Switching Costs Entrench Epic Incumbency

Diving deeper into

Epic

Company Report
Healthcare organizations' risk aversion and high switching costs further entrench incumbent positions.
Analyzed 7 sources

This market rewards the vendor that already owns the hospital workflow, not the startup with the best point solution. Once an EHR runs scheduling, orders, notes, billing, and patient messaging in one system, replacing it means years of implementation work, retraining thousands of staff, and risking disruption to patient care and revenue. That makes hospitals favor tools that slide into the incumbent stack, which is why Epic can turn ambient AI from a new category into an add on inside an existing contract.

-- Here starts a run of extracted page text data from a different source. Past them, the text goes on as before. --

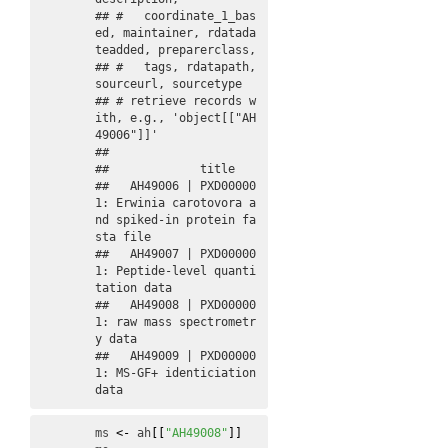
## #   coordinate_1_bas
ed, maintainer, rdatada
teadded, preparerclass,

## #   tags, rdatapath, 
sourceurl, sourcetype 

## # retrieve records w
ith, e.g., 'object[["AH
49006"]]' 

## 

##             title                                                         

##   AH49006 | PXD00000
1: Erwinia carotovora a
nd spiked-in protein fa
sta file

##   AH49007 | PXD00000
1: Peptide-level quanti
tation data                    

##   AH49008 | PXD00000
1: raw mass spectrometr
y data                         

##   AH49009 | PXD00000
1: MS-GF+ identiciation 
data
ms
<-
ah
[
[
"AH49008"
]
]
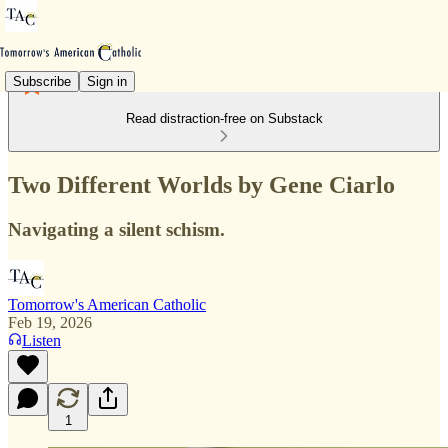
Subscribe
Sign in
Read distraction-free on Substack
Two Different Worlds by Gene Ciarlo
Navigating a silent schism.
Tomorrow's American Catholic
Feb 19, 2026
Listen
1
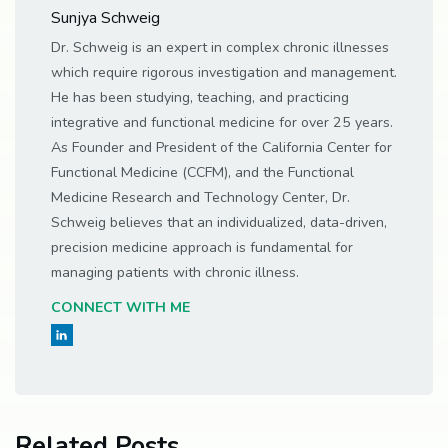
Sunjya Schweig
Dr. Schweig is an expert in complex chronic illnesses
which require rigorous investigation and management.
He has been studying, teaching, and practicing
integrative and functional medicine for over 25 years.
As Founder and President of the California Center for
Functional Medicine (CCFM), and the Functional
Medicine Research and Technology Center, Dr.
Schweig believes that an individualized, data-driven,
precision medicine approach is fundamental for
managing patients with chronic illness.
CONNECT WITH ME
Related Posts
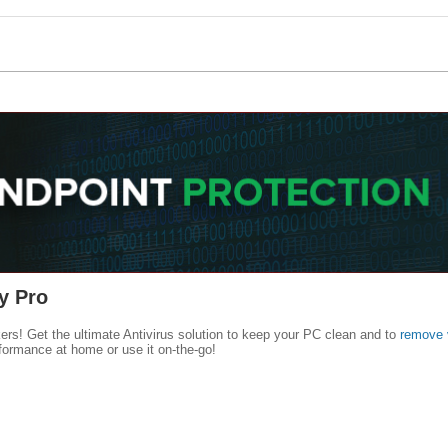
y Pro
kers! Get the ultimate Antivirus solution to keep your PC clean and to
remove 
formance at home or use it on-the-go!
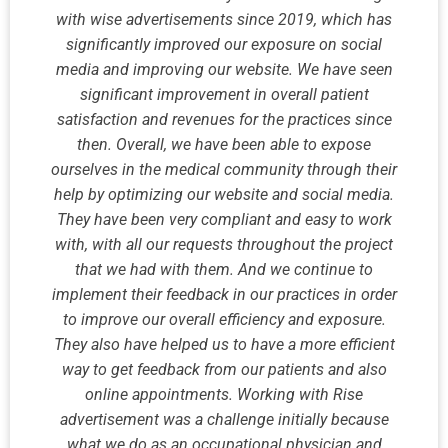
with wise advertisements since 2019, which has
significantly improved our exposure on social
media and improving our website. We have seen
significant improvement in overall patient
satisfaction and revenues for the practices since
then. Overall, we have been able to expose
ourselves in the medical community through their
help by optimizing our website and social media.
They have been very compliant and easy to work
with, with all our requests throughout the project
that we had with them. And we continue to
implement their feedback in our practices in order
to improve our overall efficiency and exposure.
They also have helped us to have a more efficient
way to get feedback from our patients and also
online appointments. Working with Rise
advertisement was a challenge initially because
what we do as an occupational physician and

  • Epic is sticky because it is not just note taking software. A patient visit moves through registration, charting, orders, billing, follow up, and portal messaging in one shared database. Large implementations can cost $650M or more, relationships often last 10 plus years, and annual maintenance runs in the millions.
  • Hospital buyers are structurally conservative. Enterprise deployments require IT approval, security review, HIPAA agreements, and proof that the tool works inside the existing EHR. In practice, health systems often ask what Epic or Oracle already offers before approving a third party product, which tilts ambient AI adoption toward embedded options.
  • Even strong startups usually win by aligning with incumbents, not by replacing them. Abridge became Epic's closest scribe partner and scaled to 60,000 plus clinicians across 100 plus health systems, while Ambience built Epic integrations of its own. Oracle is following the same playbook with a native Clinical AI Agent inside Oracle Health.

The next phase is EHR incumbents bundling more AI into the core workflow until documentation, coding, and order entry feel like one connected product. That should further strengthen Epic and Oracle at the top end of the market, while independent vendors increasingly compete by going deeper in specific specialties, care settings, or incumbent ecosystems.